Donald L. Kohn, Vice-président du Conseil des gouverneurs du Système fédéral de réserve des Etats-Unis d’Amérique, a longuement analysé le manque de résistance à la pression des marchés financiers des produits dérivés développés à partir de modèles mathématiques, qui pourtant dominaient ces marchés. Si la bulle financière a pu grandir autant, c’est parce que l’ensemble des acteurs a développé depuis 25 ans de « mauvaises habitudes » qui consistaient à agir comme si, sous toute condition, croissance et liquidités pouvaient être toujours disponibles. A la fin, il n’y avait plus de réserves. Certaines innovations dans le secteur financier n’ont donc pas été très heureuses pour lui car elles ont généré des risques qui ont échappé à toute maîtrise. Maintenant, les banques centrales feraient cependant bien de rester en-dehors de toutes les opérations de crédits entre privés.

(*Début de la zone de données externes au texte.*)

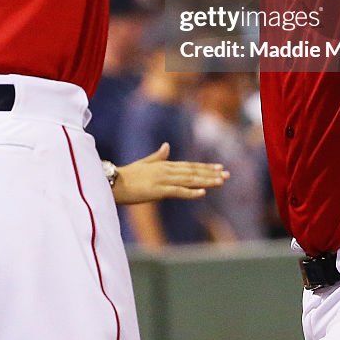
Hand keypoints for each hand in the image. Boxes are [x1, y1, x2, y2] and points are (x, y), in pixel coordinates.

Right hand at [111, 142, 229, 204]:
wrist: (113, 182)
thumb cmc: (127, 175)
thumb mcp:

Des discours de fête entre l’éloge, les divergences et l’affirmation de principes communs

Lors de la réception des hôtes de la BCL, Yves Mersch, son président a insisté sur la fonction de la BCL de garantir la stabilité des prix, et sur son indépendance, qui constituait une nouvelle approche de la notion de banque centrale.

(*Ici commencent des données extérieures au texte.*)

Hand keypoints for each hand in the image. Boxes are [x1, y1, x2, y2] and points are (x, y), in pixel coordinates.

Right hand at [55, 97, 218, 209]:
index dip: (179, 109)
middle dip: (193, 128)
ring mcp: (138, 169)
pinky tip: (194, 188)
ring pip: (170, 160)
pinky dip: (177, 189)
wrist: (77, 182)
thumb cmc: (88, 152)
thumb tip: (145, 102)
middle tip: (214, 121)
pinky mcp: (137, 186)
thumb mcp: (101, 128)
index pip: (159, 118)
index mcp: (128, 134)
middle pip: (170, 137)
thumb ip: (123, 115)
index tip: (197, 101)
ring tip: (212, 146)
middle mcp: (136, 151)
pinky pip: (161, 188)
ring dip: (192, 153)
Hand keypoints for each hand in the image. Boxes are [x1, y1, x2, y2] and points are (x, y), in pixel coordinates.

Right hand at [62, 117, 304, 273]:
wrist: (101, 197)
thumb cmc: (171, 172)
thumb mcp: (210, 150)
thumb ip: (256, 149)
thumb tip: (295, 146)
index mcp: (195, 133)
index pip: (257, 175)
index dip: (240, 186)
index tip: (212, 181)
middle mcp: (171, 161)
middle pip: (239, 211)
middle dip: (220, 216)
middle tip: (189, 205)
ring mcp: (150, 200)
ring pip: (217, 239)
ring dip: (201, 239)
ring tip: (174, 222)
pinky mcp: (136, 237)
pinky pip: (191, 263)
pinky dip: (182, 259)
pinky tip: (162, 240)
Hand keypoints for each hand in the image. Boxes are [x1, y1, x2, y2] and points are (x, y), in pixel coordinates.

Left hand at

Jean-Claude Juncker mit en avant le jeune âge de la BCL, qui est la première banque centrale luxembourgeoise, puisqu’avant, avec l’union monétaire belgo-luxembourgeoise, le Luxembourg était lié à la Banque de Belgique. En s’adressant à Yves Mersch, dont il souligna l’indépendance, il déclara sur un  ton ironique que "Yves Mersch m’inquiète souvent avec ses propos inconsidérés qu’il confond avec l’indépendance. En disant le contraire de "son Premier ministre", il était néanmoins "respecté, écouté, mais pas toujours entendu". Se tournant vers Jean-Claude Trichet, il le félicita, lui et les autres gouverneurs de la BCE, de "leur façon européenne de traiter les affaires monétaires" dans une Europe "qui est une belle invention, puisqu’elle est une autre manière de faire la paix".

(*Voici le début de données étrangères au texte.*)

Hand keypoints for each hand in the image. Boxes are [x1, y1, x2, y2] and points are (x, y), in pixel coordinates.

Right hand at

Jean-Claude Trichet, qui avait tenu à être de la fête et qui rentrait juste d’une réunion du G20 à Sao Paulo au Brésil, rendit hommage au rôle que Jean-Claude Juncker avait joué dans les négociations qui ont conduit à la création de l’Eurosystème. Pour Trichet, les membres du Conseil des gouverneurs sont égaux. Pour lui, la BCE est la plus européenne des institutions de l’Union européenne. Les décisions qu’elle prend reflètent "la sagesse collégiale" de ses membres. Elle est le capitaine de l’équipe qui est formé par les banques centrales nationales qui appliquent les décisions prises au nom de l’Eurosystème. Ce mode de fonctionnement a entraîné des formes de coopération qui ont conduit à l’émergence d’une "identité partagée" entre les personnels de la BCE et des banques nationales, dont la BCL. Autre élément. La BCE recrute du personnel de tous les Etats membres, donc également de ces Etats qui ne participent pas (encore) à l’euro. Le futur d’autres "identités partagées" se prépare d’ores et déjà.